For debugging purposes, you can use the function `tmtools.print_version`, which prints the version of the underlying TM-align library directly to the standard output.
```python
>>> from tmtools import print_version
>>> print_version()

 *********************************************************************
 * TM-align (Version 20210224): protein structure alignment          *
 * References: Y Zhang, J Skolnick. Nucl Acids Res 33, 2302-9 (2005) *
 * Please email comments and suggestions to yangzhanglab@umich.edu   *
 *********************************************************************
```

Development mode
----------------

To build the package from scratch, e.g. because you want to contribute to it,
clone this repository, and then from the root of the repository, run
```console
    pip install -e . -v
```
This requires a C++ compiler to be installed with support for C++ 14.

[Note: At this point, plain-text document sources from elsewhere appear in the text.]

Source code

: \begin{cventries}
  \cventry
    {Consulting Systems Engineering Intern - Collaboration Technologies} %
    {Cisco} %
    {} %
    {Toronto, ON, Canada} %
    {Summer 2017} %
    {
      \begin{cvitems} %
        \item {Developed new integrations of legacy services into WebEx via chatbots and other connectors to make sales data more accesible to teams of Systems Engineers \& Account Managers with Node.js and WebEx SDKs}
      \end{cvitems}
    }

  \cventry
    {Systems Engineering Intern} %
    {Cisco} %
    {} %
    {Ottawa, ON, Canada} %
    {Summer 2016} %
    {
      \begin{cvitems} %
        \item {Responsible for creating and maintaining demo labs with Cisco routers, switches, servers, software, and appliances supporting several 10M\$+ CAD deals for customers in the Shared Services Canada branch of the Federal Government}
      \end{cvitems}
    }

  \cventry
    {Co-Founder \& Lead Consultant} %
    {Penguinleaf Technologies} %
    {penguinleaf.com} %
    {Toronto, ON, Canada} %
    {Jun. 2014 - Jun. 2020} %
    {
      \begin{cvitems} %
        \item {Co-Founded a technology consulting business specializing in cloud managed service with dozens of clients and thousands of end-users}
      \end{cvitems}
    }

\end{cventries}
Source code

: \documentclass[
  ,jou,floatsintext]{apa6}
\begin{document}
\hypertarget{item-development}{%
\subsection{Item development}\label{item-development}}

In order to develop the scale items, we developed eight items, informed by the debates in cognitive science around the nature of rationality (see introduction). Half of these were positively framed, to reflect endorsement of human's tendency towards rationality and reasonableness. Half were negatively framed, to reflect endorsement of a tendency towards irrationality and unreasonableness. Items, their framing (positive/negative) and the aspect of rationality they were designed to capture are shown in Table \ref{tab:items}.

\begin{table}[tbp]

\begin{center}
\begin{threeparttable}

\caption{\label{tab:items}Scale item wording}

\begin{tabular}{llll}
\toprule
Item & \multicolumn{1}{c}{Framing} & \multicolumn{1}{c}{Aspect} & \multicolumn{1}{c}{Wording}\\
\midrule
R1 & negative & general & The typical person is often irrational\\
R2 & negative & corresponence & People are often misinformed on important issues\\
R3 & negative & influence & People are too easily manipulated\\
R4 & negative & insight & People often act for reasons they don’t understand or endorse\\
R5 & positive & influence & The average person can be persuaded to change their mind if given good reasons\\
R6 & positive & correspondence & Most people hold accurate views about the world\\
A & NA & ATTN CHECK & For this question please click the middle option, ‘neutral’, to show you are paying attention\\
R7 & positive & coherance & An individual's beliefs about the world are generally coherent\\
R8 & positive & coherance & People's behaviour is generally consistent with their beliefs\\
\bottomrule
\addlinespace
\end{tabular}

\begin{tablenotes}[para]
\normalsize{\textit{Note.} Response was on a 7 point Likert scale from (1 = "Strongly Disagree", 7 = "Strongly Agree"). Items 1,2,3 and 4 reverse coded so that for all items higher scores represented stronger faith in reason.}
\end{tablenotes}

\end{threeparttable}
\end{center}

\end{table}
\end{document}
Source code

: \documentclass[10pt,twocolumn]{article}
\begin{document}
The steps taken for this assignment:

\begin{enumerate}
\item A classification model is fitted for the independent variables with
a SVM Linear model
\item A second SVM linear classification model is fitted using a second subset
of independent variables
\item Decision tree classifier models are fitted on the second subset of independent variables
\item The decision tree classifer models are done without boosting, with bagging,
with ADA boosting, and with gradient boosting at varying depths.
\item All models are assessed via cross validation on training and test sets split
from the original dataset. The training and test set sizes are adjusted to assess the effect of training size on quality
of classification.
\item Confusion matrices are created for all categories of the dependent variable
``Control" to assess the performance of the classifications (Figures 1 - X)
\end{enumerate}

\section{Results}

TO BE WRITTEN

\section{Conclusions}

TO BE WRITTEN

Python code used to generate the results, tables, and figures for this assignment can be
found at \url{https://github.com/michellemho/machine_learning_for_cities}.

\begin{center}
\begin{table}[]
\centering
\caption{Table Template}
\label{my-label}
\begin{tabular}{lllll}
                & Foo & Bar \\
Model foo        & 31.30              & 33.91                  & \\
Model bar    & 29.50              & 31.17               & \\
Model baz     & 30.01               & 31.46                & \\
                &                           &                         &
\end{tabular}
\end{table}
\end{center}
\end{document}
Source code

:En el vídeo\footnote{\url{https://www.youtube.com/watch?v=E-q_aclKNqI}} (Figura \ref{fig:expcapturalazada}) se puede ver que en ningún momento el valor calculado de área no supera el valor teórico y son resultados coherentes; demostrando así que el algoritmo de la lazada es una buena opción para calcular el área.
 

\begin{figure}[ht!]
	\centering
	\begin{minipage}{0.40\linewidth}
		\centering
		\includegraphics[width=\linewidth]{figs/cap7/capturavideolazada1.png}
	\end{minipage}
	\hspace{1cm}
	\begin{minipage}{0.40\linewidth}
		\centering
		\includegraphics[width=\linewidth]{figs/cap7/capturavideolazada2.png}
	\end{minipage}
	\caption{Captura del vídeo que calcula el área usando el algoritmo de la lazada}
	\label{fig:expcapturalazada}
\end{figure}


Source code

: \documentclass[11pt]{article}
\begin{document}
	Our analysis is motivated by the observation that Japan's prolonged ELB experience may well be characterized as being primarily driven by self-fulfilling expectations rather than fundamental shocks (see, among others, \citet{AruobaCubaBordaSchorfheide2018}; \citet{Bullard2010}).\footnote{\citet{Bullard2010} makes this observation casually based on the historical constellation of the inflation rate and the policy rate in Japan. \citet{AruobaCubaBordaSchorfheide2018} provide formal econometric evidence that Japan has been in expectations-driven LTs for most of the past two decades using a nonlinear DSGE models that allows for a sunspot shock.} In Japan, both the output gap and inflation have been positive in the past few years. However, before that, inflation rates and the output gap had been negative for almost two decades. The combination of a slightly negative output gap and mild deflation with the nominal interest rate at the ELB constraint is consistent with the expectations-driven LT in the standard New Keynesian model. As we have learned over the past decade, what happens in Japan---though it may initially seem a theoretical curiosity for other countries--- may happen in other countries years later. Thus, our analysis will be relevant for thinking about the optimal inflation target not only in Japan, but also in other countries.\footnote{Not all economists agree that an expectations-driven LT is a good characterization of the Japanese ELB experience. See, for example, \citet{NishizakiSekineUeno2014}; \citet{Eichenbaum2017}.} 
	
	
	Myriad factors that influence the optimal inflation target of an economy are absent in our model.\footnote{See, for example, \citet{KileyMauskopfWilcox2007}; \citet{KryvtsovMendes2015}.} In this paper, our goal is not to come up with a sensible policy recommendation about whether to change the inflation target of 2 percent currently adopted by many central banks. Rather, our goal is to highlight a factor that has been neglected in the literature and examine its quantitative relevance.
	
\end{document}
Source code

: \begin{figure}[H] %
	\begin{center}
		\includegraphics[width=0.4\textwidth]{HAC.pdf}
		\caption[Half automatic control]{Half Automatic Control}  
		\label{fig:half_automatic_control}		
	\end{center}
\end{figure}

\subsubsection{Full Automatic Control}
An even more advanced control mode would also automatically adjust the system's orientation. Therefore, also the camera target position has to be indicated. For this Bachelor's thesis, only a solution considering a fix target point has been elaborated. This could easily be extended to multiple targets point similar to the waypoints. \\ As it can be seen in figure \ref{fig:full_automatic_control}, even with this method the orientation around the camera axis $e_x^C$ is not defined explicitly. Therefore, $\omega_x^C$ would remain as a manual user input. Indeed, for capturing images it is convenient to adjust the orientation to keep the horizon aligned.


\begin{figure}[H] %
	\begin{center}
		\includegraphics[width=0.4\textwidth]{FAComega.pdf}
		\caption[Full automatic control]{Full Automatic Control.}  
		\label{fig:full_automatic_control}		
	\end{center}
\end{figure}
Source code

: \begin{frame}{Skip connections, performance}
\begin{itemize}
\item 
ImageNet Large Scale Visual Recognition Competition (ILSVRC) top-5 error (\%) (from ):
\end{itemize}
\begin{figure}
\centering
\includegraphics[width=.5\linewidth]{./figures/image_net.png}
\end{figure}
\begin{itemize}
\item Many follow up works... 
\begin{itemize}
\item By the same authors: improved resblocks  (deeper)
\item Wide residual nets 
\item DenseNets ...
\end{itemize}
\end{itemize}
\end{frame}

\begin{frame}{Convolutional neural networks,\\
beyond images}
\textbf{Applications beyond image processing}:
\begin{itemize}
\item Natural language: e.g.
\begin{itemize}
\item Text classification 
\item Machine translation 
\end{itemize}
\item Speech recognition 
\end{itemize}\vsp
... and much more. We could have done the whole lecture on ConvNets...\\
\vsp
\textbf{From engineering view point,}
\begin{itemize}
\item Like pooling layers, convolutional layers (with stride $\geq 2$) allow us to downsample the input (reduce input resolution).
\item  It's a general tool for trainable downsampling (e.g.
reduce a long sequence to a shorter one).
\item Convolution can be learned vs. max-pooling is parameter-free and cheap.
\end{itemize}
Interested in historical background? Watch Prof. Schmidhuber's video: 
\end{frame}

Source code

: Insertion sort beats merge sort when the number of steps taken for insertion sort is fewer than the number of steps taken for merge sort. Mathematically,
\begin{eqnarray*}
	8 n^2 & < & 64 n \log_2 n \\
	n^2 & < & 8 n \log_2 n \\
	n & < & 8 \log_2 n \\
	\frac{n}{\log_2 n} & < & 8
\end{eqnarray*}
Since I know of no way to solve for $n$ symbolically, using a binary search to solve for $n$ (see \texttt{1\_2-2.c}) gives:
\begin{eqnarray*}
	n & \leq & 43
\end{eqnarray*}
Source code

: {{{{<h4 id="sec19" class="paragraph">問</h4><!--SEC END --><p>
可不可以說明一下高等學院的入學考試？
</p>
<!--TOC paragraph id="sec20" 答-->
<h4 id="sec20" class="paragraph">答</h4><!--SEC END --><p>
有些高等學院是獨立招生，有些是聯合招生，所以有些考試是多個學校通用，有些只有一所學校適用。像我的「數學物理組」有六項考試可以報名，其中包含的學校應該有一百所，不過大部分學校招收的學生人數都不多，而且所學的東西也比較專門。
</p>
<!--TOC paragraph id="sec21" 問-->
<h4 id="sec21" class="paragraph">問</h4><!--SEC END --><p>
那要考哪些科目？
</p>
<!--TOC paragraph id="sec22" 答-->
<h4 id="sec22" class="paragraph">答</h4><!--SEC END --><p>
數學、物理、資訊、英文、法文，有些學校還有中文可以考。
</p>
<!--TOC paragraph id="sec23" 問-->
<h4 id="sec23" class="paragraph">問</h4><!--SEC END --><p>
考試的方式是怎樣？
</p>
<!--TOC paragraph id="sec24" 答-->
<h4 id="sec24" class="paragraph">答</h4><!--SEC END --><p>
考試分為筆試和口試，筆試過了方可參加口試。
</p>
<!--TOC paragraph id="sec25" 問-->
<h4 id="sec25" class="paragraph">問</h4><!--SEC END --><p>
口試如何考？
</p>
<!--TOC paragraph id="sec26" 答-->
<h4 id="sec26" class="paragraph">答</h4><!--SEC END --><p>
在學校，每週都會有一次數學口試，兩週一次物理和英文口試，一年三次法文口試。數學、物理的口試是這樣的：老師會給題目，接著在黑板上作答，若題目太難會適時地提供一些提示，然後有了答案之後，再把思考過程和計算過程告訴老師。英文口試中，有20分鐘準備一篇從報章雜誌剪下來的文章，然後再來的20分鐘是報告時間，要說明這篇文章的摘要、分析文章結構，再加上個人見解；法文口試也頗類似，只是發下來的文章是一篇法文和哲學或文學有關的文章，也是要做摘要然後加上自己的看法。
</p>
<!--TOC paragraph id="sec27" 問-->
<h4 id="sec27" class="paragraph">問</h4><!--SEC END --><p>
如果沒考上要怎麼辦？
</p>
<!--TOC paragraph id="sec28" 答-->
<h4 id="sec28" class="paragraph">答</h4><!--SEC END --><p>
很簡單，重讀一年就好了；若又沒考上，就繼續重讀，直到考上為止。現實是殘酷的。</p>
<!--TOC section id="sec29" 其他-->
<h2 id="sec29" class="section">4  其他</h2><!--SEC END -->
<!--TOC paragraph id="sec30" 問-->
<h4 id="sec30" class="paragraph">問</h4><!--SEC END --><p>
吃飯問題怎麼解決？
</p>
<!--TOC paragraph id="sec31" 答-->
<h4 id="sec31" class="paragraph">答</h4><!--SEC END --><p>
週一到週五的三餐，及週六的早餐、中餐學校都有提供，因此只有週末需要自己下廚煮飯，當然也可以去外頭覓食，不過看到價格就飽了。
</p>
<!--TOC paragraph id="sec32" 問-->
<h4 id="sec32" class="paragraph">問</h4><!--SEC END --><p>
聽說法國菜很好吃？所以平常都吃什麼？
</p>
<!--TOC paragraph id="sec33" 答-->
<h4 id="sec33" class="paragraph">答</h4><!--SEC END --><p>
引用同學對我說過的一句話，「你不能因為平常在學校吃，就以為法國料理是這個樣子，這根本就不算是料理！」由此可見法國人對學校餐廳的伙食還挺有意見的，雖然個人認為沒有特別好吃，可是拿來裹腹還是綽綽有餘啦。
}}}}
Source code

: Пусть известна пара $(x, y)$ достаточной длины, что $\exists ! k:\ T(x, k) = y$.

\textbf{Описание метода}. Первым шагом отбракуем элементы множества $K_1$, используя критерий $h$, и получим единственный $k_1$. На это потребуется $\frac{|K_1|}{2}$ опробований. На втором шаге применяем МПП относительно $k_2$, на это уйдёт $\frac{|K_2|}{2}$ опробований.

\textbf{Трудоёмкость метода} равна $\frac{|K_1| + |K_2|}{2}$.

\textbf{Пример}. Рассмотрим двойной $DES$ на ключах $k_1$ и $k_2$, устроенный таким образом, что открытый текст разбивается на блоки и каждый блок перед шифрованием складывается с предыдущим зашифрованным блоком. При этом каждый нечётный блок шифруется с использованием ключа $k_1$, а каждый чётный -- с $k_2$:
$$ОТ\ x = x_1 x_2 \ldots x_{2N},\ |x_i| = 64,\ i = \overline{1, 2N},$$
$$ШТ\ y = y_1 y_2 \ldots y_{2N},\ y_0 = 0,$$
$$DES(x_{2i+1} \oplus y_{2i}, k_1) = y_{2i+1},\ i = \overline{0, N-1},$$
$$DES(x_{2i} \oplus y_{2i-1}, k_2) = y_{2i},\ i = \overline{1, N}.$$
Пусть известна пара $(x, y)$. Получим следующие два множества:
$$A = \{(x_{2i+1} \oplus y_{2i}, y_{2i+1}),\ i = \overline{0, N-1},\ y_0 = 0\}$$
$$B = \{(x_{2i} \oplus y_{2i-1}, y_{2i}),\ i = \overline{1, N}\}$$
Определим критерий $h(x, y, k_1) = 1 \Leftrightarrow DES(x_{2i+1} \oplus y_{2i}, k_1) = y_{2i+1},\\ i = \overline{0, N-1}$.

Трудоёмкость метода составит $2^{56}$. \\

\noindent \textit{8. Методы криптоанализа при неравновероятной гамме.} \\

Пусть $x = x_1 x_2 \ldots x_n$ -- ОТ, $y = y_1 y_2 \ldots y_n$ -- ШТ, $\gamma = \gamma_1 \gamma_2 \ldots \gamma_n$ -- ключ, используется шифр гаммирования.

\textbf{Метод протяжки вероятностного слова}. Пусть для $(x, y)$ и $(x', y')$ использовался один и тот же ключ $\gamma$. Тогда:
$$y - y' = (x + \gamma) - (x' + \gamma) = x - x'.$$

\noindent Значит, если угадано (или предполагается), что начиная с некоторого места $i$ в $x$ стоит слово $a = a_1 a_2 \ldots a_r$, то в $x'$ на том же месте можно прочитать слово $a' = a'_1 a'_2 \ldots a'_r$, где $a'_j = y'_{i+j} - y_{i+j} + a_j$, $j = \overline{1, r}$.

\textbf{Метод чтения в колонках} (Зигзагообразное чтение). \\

This project uses [ruff](https://docs.astral.sh/ruff/) as a code formatter and
linter. Ruff is run automatically via GitHub actions on new commits, please
consider running locally (preferably via a pre-commit hook) to notice and fix
any errors early on.


Running the tests
-----------------

The test suite uses the standard Python
[unittest](https://docs.python.org/3/library/unittest.html) framework. To run
the test suite, run the following command (from the root of the repository,
with the development environment activated):
```console
    python -m unittest discover -v .
```

When adding to the test suite, please adhere to the
[given/when/then](https://martinfowler.com/bliki/GivenWhenThen.html)
pattern. You can refer to the existing tests for an example.

Credits
-------

This package arose out of a personal desire to better understand both the
TM-score algorithm and the
[pybind11](https://pybind11.readthedocs.io/en/stable/index.html) library to
interface with C++ code. At this point in time it contains no original research
code.

If you use the package for research, you should cite the [original TM-score
papers](https://zhanggroup.org/TM-score/):

- Y. Zhang, J. Skolnick, _Scoring function for automated assessment of protein
  structure template quality_, Proteins, 57: 702-710 (2004).
- J. Xu, Y. Zhang, How significant is a protein structure similarity with
  TM-score=0.5? Bioinformatics, 26, 889-895 (2010).

License
-------

The original TM-align software (version 20210224, released under the MIT
license) is bundled with this repository (`src/extern/TMalign.cpp`). Some small
tweaks had to be made to compile the code on macOS and to embed it as a
library. This modifications are also released under the MIT license.

The rest of the codebase is released under the GPL v3 license.